** Requirement **
Reproduce every line of the listing below, character for character.
○ ○ ○ ○
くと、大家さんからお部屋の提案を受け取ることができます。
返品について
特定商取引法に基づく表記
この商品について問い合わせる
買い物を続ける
○ ○ ○ ○
** Output below **
くと、大家さんからお部屋の提案を受け取ることができます。
返品について
特定商取引法に基づく表記
この商品について問い合わせる
買い物を続ける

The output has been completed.